The Michigan Supreme Court dismissed a lawsuit Friday that had the potential to force an overhaul of the way poor criminal defendants get attorneys, less than three months after a completely different order.In a 4-3 decision, the court spiked the case for several reasons, many of them technical and procedural and not based on a full airing of the lawsuit.
The 2007 lawsuit claimed the rights of poor people had been violated because the paltry pay given to court-appointed lawyers routinely forces defendants into plea bargains. The case centered on Muskegon, Berrien and Genesee counties, but supporters had hoped any success would lead to change statewide.
Justice Stephen Markman said there is no constitutional right to a particular lawyer or one with a certain skill.
“We are shocked and disturbed by the Supreme Court’s about-face,” said Michael Steinberg, ACLU of Michigan legal director. “The court essentially ruled that it is powerless to address this systemic problem, yet it is the solemn duty of the courts to issue rulings when systems are unconstitutional.”
The lawsuit claimed the state is ultimately responsible for how poor people are represented in criminal cases, although decisions such as how much lawyers are paid are made by counties.
In April, the Supreme Court unanimously sent the case back to the trial court for more work on whether it should be granted class-action status. The lawsuit was thrown out after the high court was asked to reconsider its spring order.
“What has changed warranting a different outcome now? … Today’s order slams the courthouse door in plaintiffs’ face for no good reason,” Chief Justice Marilyn Kelly said in a dissent endorsed by justices Michael Cavanagh and Diane Hathaway.

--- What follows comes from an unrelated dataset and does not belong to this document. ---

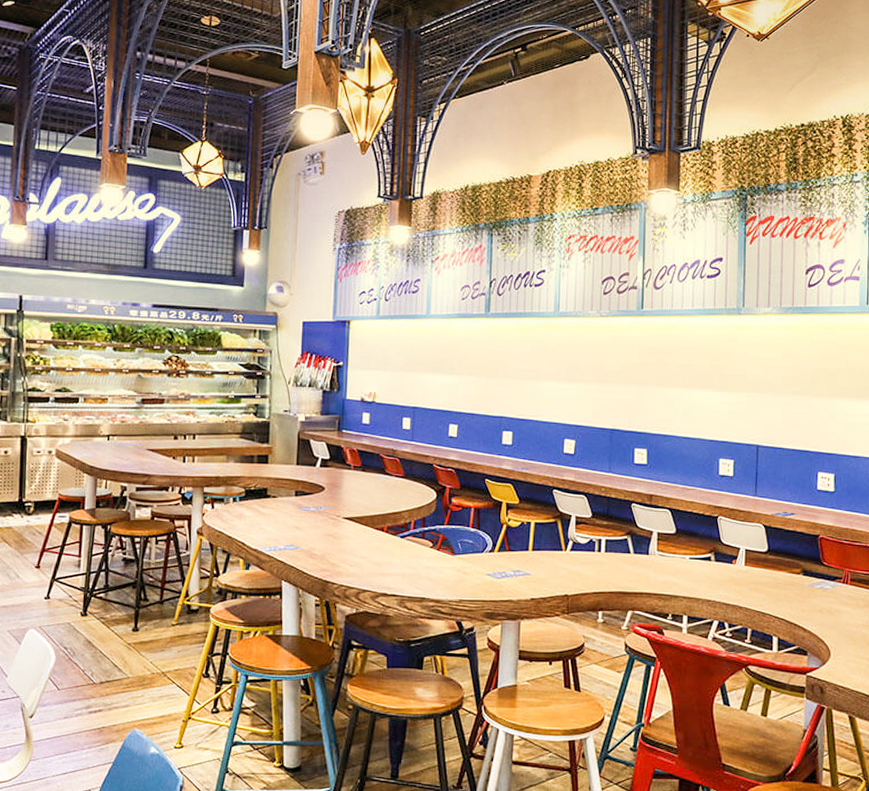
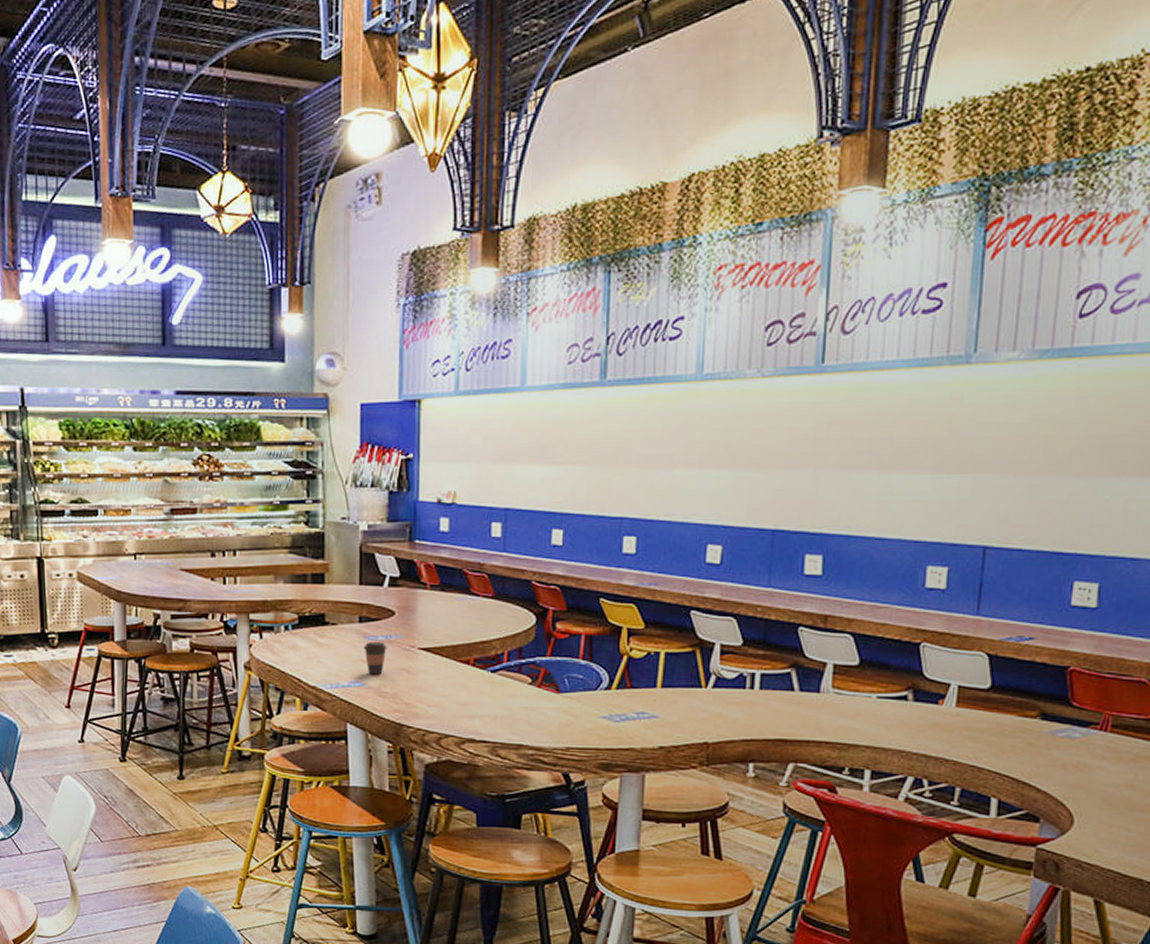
coffee cup: none [298,511,317,540] -> present [364,641,387,675]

Markman, joined by fellow conservatives Maura Corrigan and Robert Young Jr., embraced the 2009 dissent of Michigan appeals court Judge William Whitbeck. He was in the minority in a 2-1 decision that had kept the case alive at that time.
Whitbeck said there “is little question” that Michigan has failed to meet its duty when it comes to the rights of poor criminal defendants. But broad changes, he said, should be up to governors and lawmakers – not the judiciary.
Justice Elizabeth Weaver’s name was not on the order Friday, but she was part of the majority dismissing the case, court spokeswoman Marcia McBrien said.